Starring: Jordan Ladd, Rider Strong, James DeBello, Cerina Vincent, Joey Kern

Cabin Fever is the perfect drive-in movie, if there are any of those fine establishments left. It's a rough, meandering, and bloody film, like a picture from 1977 that might have been billed with The Hills Have Eyes, Motel Hell, The Evil Dead, and Last House on the Left. That's not accidental; director Eli Roth knows what he's doing and what he's paying homage to. It takes a lot of talent to make crap this good.

What's important to remember, however, is that unless you're sitting on the tailgate of pickup truck with smuggled beer in a cooler, Fever is a calling-card movie; it's meant more as a curriculum vitae than a deft horror film. The buzz swirling around this movie has suggested much more than that, which is why it's called buzz. It's largely wrong and expectations should be lowered, that way you'll be surprised and probably pleased.

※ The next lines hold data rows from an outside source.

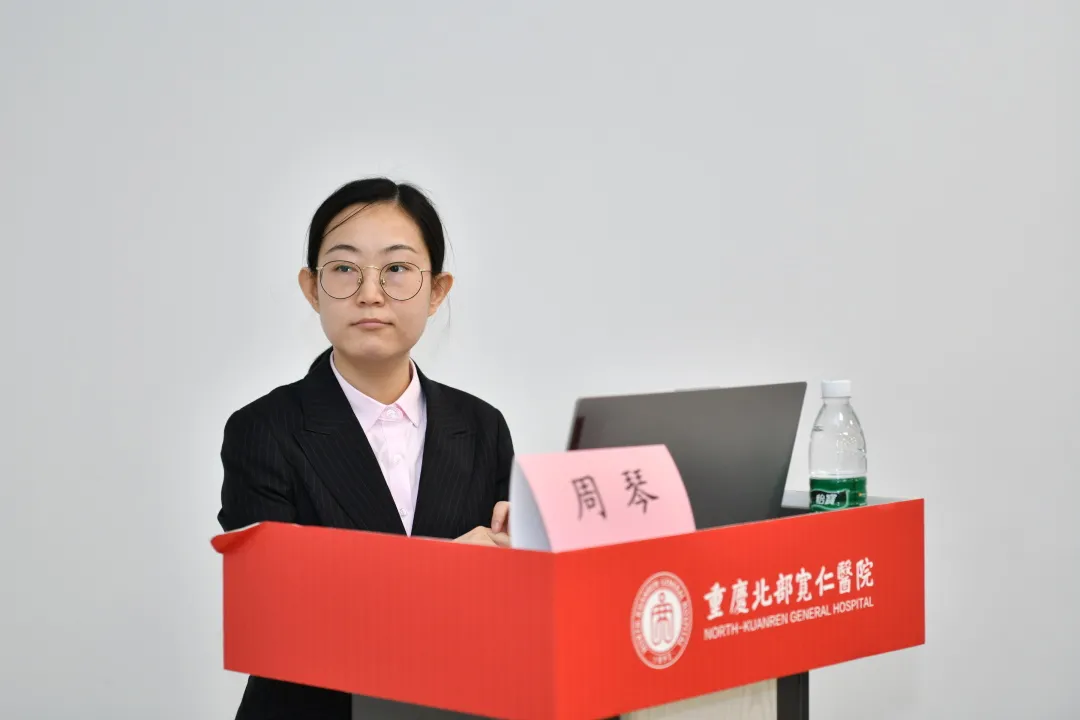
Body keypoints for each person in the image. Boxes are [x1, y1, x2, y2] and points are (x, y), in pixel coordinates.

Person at [217, 177, 514, 719]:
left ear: (437, 290)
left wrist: (528, 553)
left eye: (397, 268)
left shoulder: (482, 426)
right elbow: (273, 615)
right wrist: (445, 572)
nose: (370, 293)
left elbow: (503, 610)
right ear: (312, 289)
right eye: (344, 268)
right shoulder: (264, 430)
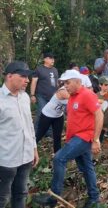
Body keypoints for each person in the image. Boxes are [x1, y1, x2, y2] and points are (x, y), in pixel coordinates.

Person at [33, 70, 104, 208]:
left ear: (78, 82)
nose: (65, 85)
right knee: (86, 168)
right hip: (75, 137)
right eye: (64, 83)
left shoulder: (87, 95)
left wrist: (96, 139)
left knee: (59, 158)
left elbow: (99, 114)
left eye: (68, 82)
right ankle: (94, 198)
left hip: (84, 137)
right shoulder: (72, 96)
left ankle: (53, 197)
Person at [0, 61, 39, 208]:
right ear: (9, 76)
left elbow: (29, 125)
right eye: (23, 76)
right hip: (6, 161)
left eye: (28, 77)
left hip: (26, 157)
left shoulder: (25, 97)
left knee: (21, 194)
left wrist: (34, 149)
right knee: (2, 198)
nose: (27, 80)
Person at [36, 79, 69, 153]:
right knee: (40, 134)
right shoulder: (63, 91)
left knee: (57, 137)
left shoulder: (71, 91)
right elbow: (76, 100)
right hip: (47, 115)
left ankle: (57, 155)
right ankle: (30, 149)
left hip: (58, 116)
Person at [30, 52, 59, 133]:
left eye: (53, 58)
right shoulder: (39, 69)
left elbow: (57, 83)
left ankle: (48, 132)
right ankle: (35, 131)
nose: (53, 60)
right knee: (41, 113)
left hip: (53, 96)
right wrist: (32, 95)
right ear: (45, 59)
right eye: (50, 58)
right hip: (41, 95)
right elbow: (34, 81)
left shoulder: (55, 70)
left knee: (51, 113)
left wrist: (59, 92)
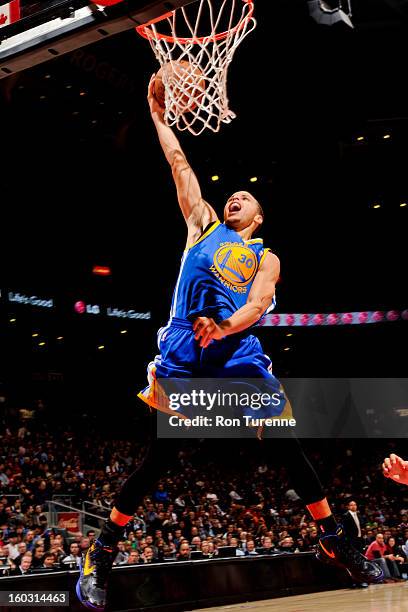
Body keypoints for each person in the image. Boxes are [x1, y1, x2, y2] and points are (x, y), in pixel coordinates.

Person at [76, 76, 383, 611]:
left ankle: (333, 535)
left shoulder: (266, 257)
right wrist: (157, 115)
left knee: (285, 439)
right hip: (185, 353)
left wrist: (225, 327)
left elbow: (258, 304)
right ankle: (102, 551)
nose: (235, 196)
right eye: (232, 194)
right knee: (162, 457)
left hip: (234, 351)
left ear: (258, 218)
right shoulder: (202, 225)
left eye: (246, 197)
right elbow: (179, 164)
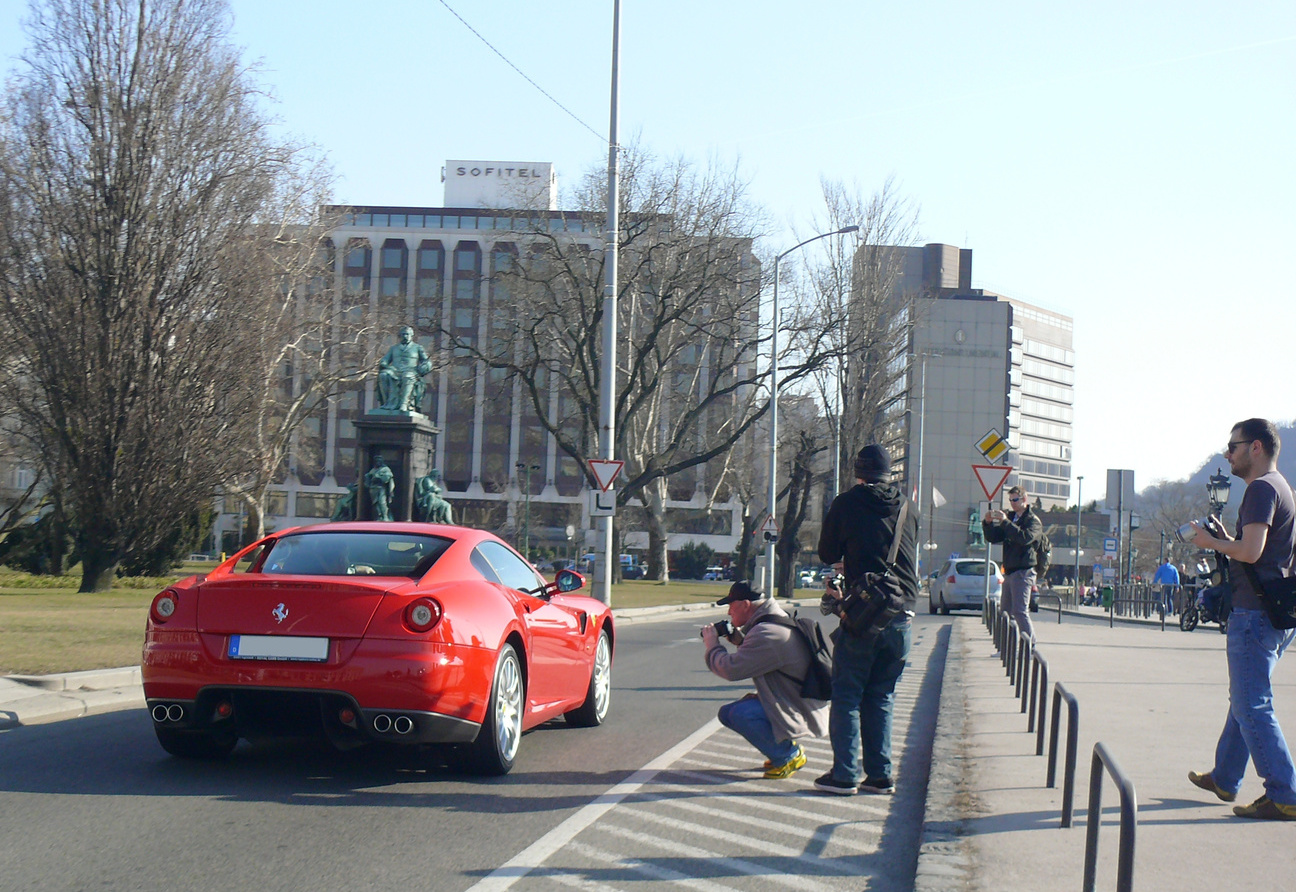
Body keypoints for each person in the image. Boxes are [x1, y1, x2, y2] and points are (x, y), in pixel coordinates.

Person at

In Fever, five college kids, finished with finals, head off into the woods for a weekend of sex and drinking. There's the good kids: Paul (the beefcake-named Rider Strong) and Karen (Jordan Ladd, Cheryl Ladd's daughter). There's the naughty kids: Jeff (Joey Kern) and Marcy (Cerina Vincent, the naked foreign exchange student from Not Another Teen Movie). And then there's the stupid fraternity boy, Bert, played by James DeBello. They're having a grand time until a backwoodsman (Arie Verveen--a fine character actor who has gone from the scalding heartthrob of camp classic Caught to scuzzy hermit) appears at their door. He's been infected with some kind of virus which causes the victims to slough flesh and bleed a lot from open sores. Seeing that he's contaminated with something and is also in an elevated state of panic, (the barbaric Bert shot the man earlier and never acknowledged the event) the kids slam the door on him, and are debating what to do when they hear their Blazer start up. The hermit attempts to commandeer the vehicle, vomiting blood all over the cab in the process, but the kids scare him out and end up setting him on fire. He runs off screaming into the woods. The virus, however, has not been contained and comes back to the cabin in various forms, setting the friends against one another in a bid to survive uninfected.

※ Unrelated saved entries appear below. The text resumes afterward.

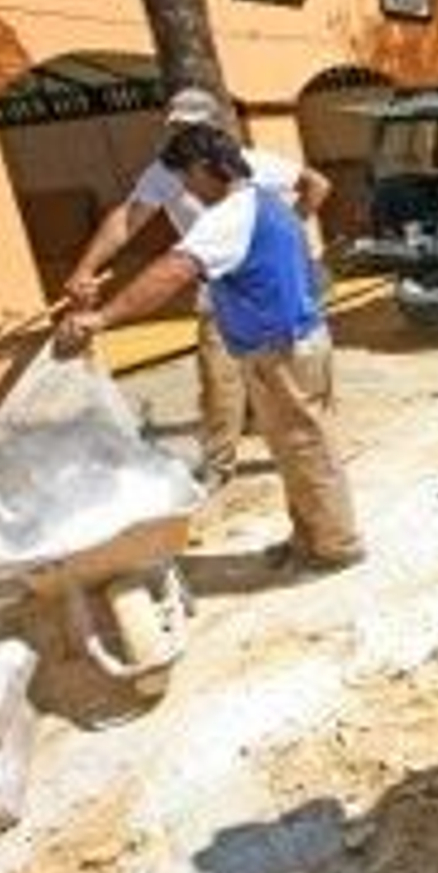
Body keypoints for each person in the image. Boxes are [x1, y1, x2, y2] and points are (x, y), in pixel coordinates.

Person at [56, 124, 363, 573]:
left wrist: (101, 318)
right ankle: (311, 538)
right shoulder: (264, 201)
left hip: (282, 350)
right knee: (291, 449)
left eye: (185, 178)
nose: (184, 190)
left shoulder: (229, 216)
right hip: (285, 344)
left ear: (204, 168)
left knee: (305, 449)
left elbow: (172, 271)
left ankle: (337, 546)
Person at [65, 88, 331, 491]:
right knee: (220, 377)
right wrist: (85, 269)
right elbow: (127, 220)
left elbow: (316, 185)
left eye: (190, 128)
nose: (180, 139)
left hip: (275, 282)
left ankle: (310, 458)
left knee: (295, 367)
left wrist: (286, 232)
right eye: (176, 127)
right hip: (217, 283)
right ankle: (222, 463)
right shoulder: (164, 171)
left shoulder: (251, 165)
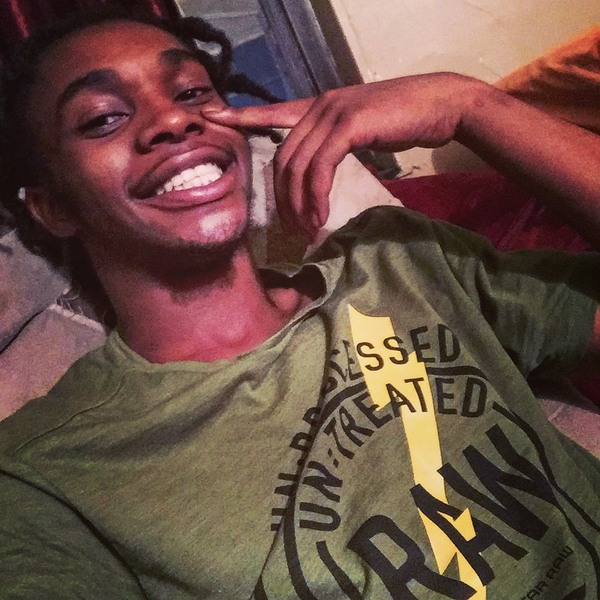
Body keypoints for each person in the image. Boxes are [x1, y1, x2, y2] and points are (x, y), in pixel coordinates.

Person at [0, 6, 599, 599]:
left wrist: (470, 106)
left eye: (191, 92)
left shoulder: (400, 259)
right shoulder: (44, 475)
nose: (175, 120)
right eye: (103, 118)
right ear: (54, 206)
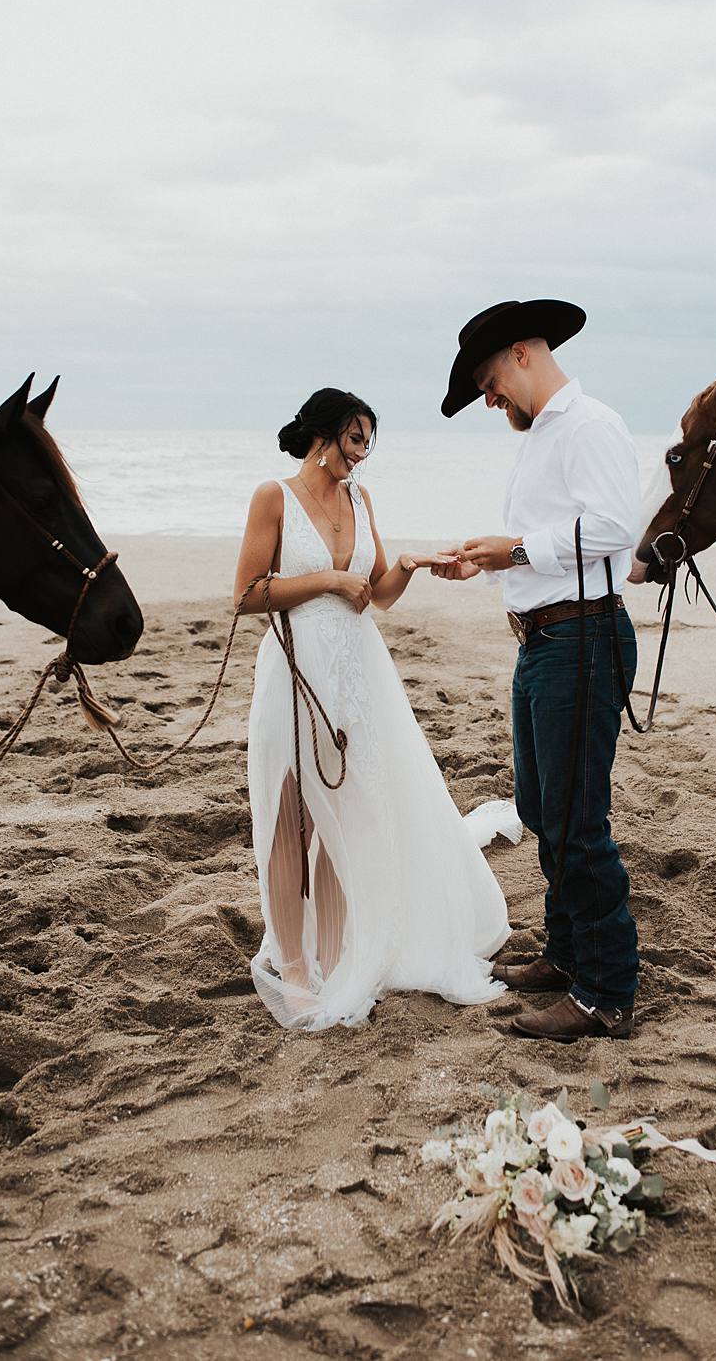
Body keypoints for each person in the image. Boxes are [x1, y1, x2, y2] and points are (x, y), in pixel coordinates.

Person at [233, 387, 515, 1030]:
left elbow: (377, 595)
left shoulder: (361, 499)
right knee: (292, 817)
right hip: (296, 671)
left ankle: (334, 958)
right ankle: (293, 965)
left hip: (358, 674)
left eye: (368, 443)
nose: (362, 455)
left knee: (346, 814)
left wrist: (410, 564)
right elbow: (247, 593)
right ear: (324, 435)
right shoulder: (273, 497)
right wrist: (330, 580)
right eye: (355, 440)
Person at [435, 301, 641, 1042]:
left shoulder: (589, 426)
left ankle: (605, 992)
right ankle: (565, 953)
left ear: (521, 354)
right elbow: (550, 541)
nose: (488, 400)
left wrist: (513, 549)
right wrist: (486, 566)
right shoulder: (543, 436)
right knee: (538, 811)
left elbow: (618, 527)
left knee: (575, 822)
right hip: (544, 640)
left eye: (488, 383)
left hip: (582, 640)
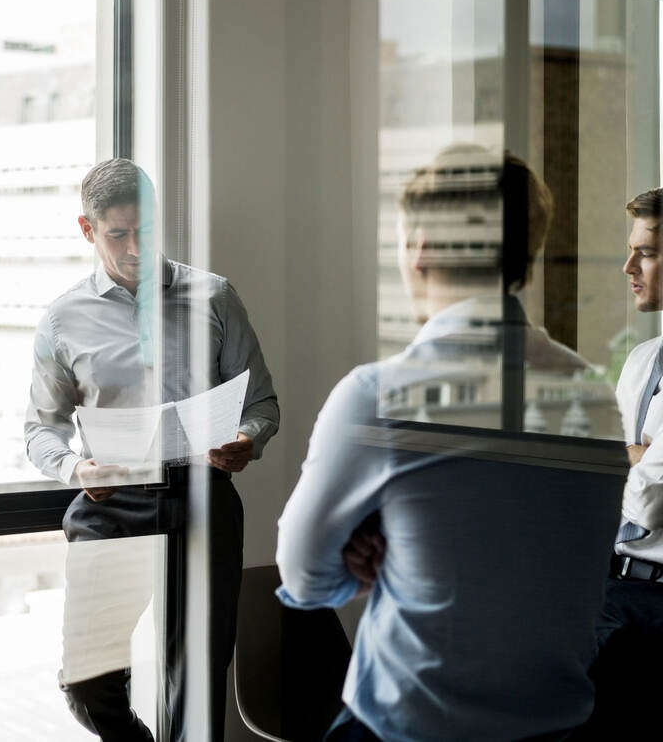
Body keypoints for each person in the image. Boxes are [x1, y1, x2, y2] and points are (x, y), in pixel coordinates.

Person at [276, 146, 626, 742]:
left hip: (410, 727)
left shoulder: (380, 395)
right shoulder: (595, 399)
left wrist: (360, 576)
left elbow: (304, 576)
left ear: (422, 251)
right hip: (562, 726)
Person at [25, 158, 280, 742]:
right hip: (111, 505)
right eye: (118, 234)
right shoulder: (63, 319)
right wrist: (73, 467)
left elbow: (262, 403)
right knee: (88, 681)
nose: (136, 247)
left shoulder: (216, 296)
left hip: (203, 499)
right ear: (89, 230)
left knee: (198, 678)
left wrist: (247, 439)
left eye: (147, 229)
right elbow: (41, 429)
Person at [584, 187, 663, 736]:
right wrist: (634, 456)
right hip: (611, 586)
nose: (628, 266)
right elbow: (601, 473)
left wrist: (626, 460)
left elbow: (650, 500)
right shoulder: (640, 361)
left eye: (649, 252)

Roth knows all of the conventions and our expectations of horror films and plays with them successfully. He infuses the proceedings with bizarre non-sequiturs and characters who appear solely to unnerve us. There's the proprietors of the local grocery store, including a strange boy named Dennis who likes to bite people (this is the kind of movie where Dennis's screech of "Pancakes! Pancakes!" ends up a memorable quote). There's the eerie Deputy Winston (played by Giuseppe Andrews, quite good in Detroit Rock City and worth watching) and the stoner guy out from the woods whose dog later, for no particular reason, turns into the "devil-dog" from The Hills Have Eyes.

This is not a great horror film; it's not even particularly that frightening. It is, however, a great drive-in movie. That's a compliment.